• AVAILABLE DATA
--- START ---
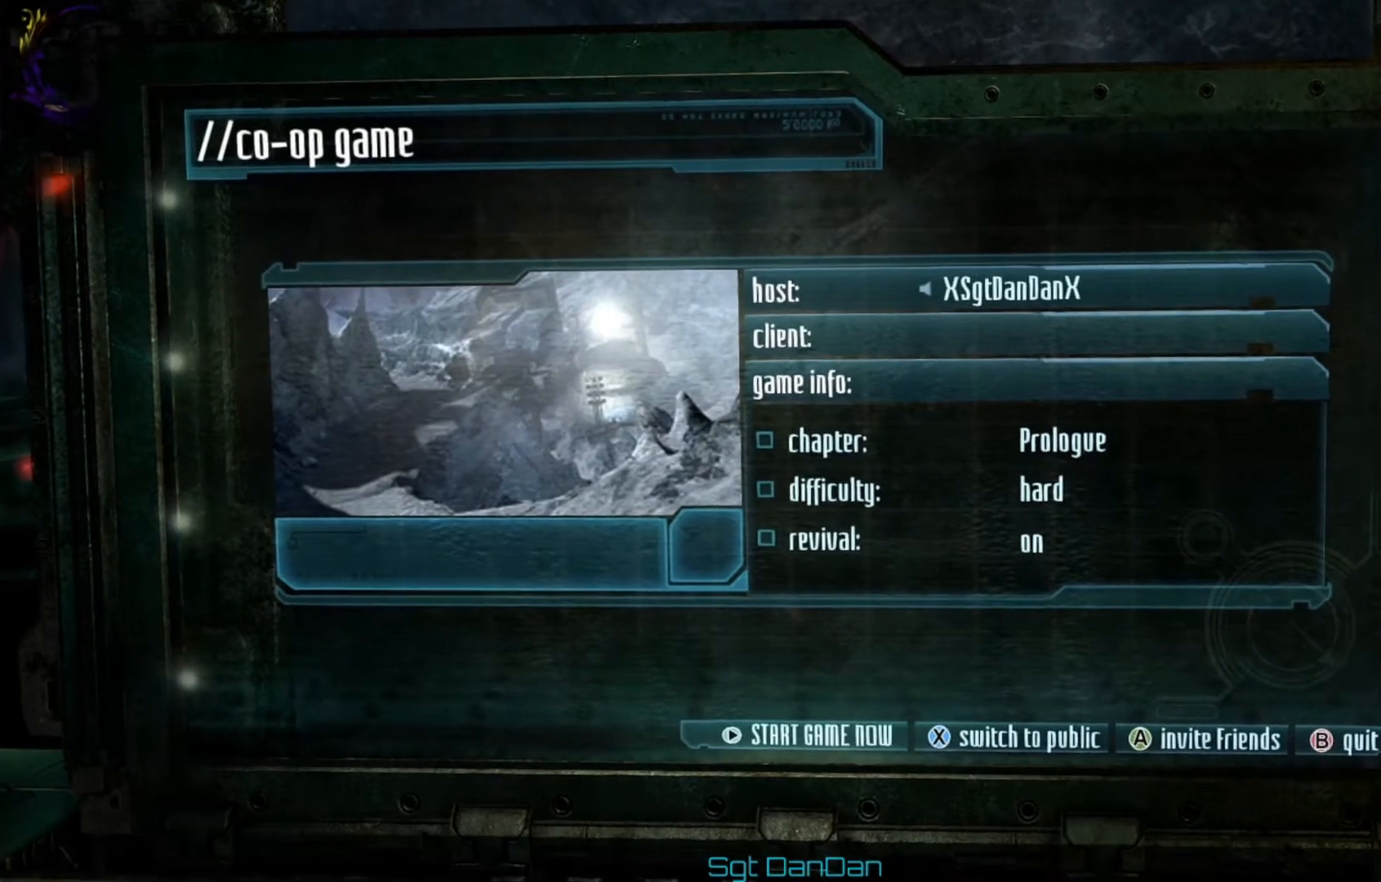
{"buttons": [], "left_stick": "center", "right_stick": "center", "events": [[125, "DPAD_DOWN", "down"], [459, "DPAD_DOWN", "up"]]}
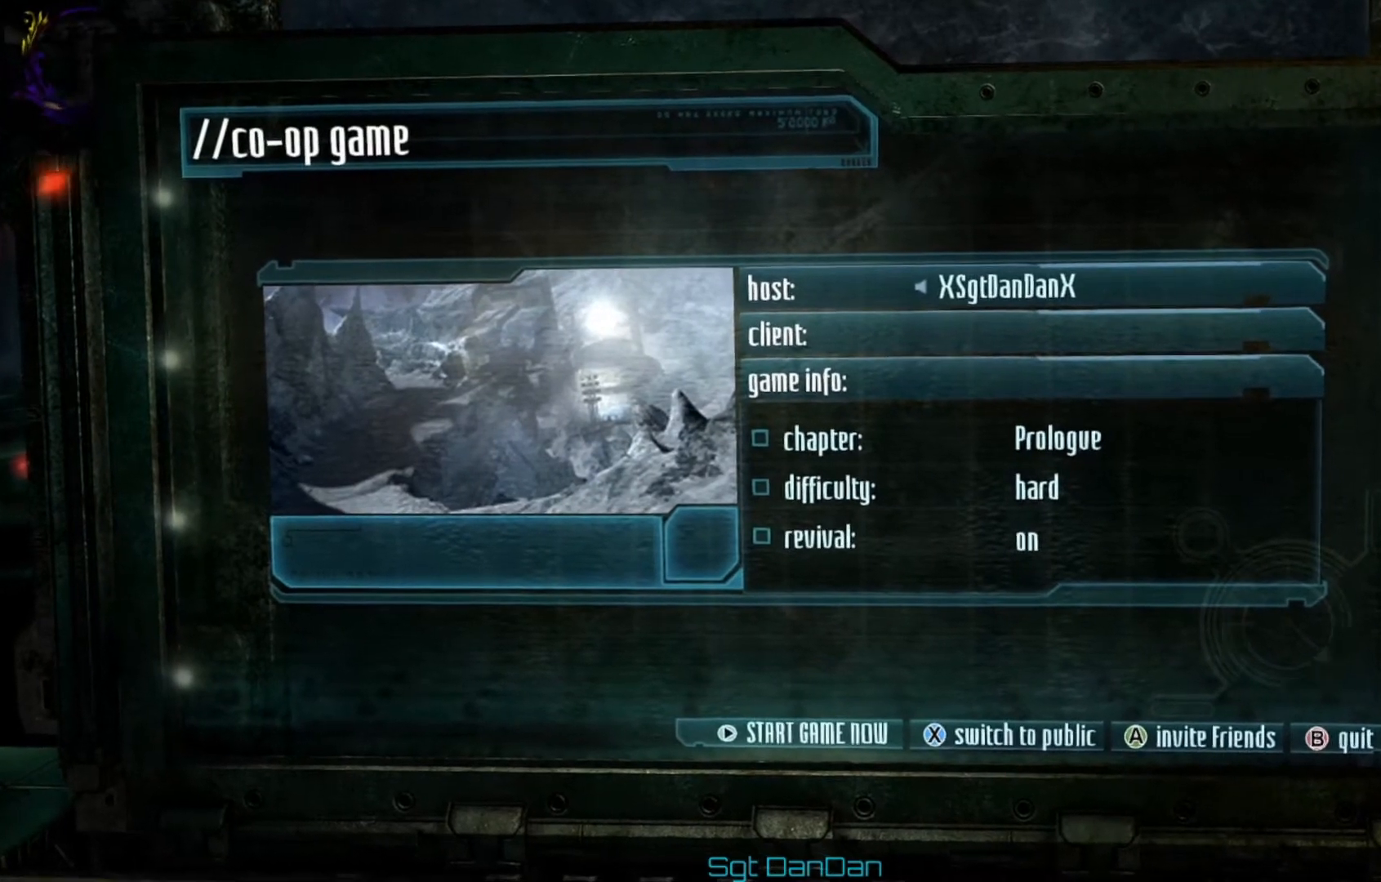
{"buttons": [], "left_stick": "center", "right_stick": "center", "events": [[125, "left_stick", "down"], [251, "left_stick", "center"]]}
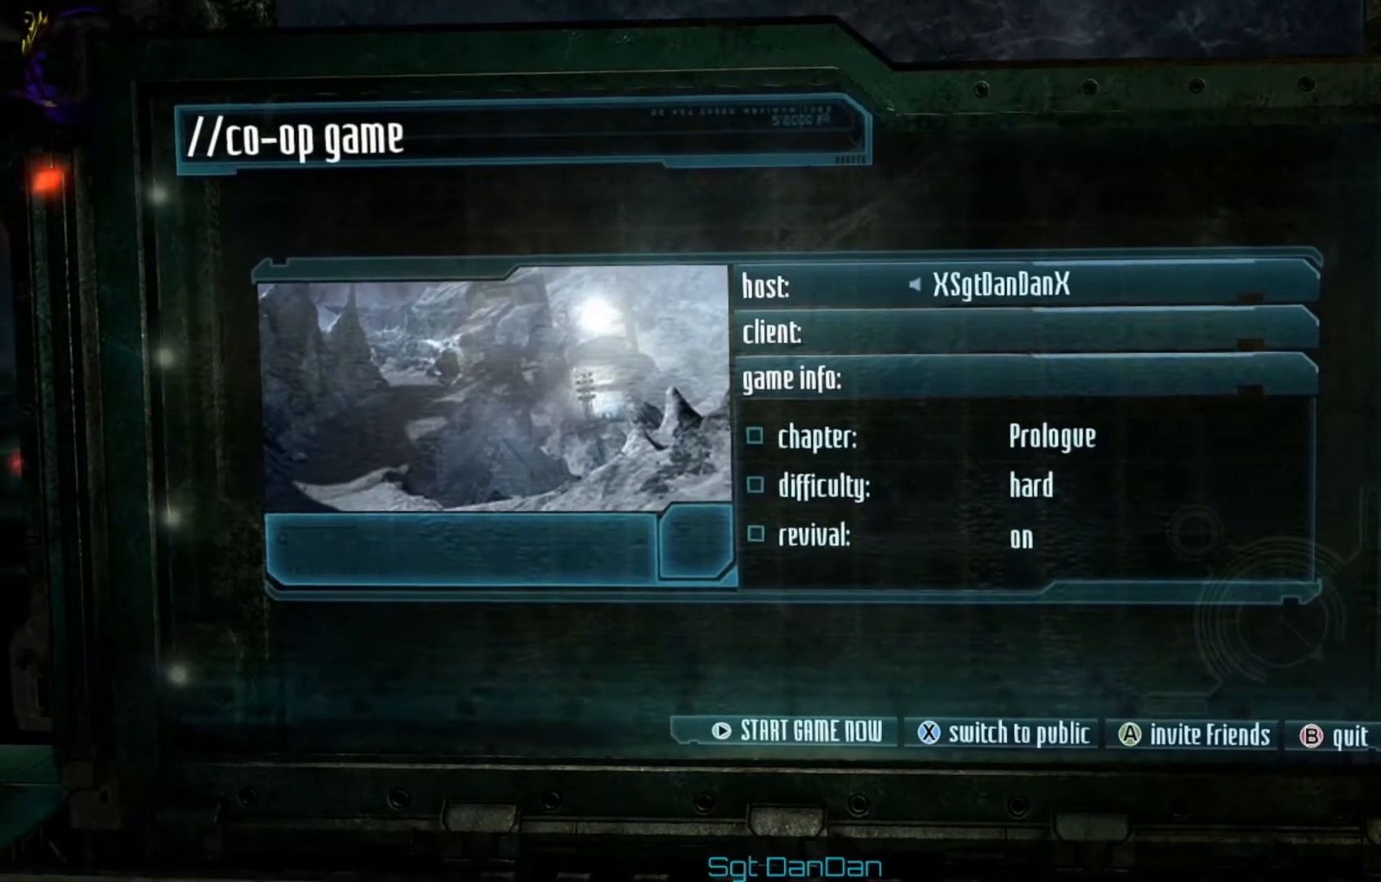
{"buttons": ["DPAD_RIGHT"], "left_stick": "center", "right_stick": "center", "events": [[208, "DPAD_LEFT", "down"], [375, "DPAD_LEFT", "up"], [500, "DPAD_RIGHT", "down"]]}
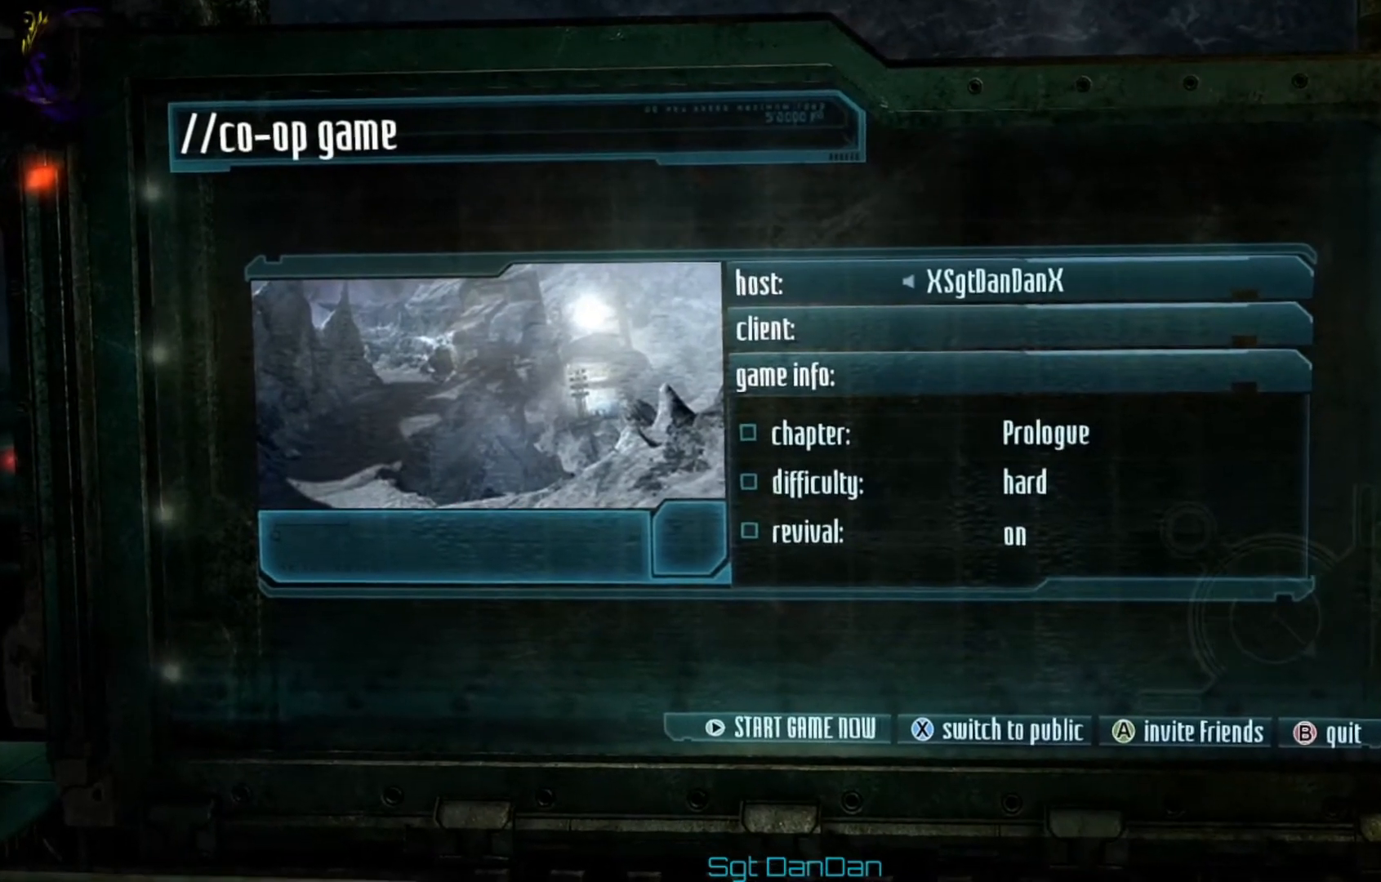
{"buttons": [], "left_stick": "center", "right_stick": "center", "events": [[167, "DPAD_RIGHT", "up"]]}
--- END ---
• TRY IT
Every line of the data above is to be set down exactly; the pictures are not.

• EXERCISE ANSWER
{"buttons": [], "left_stick": "center", "right_stick": "center", "events": [[125, "DPAD_DOWN", "down"], [459, "DPAD_DOWN", "up"]]}
{"buttons": [], "left_stick": "center", "right_stick": "center", "events": [[125, "left_stick", "down"], [251, "left_stick", "center"]]}
{"buttons": ["DPAD_RIGHT"], "left_stick": "center", "right_stick": "center", "events": [[208, "DPAD_LEFT", "down"], [375, "DPAD_LEFT", "up"], [500, "DPAD_RIGHT", "down"]]}
{"buttons": [], "left_stick": "center", "right_stick": "center", "events": [[167, "DPAD_RIGHT", "up"]]}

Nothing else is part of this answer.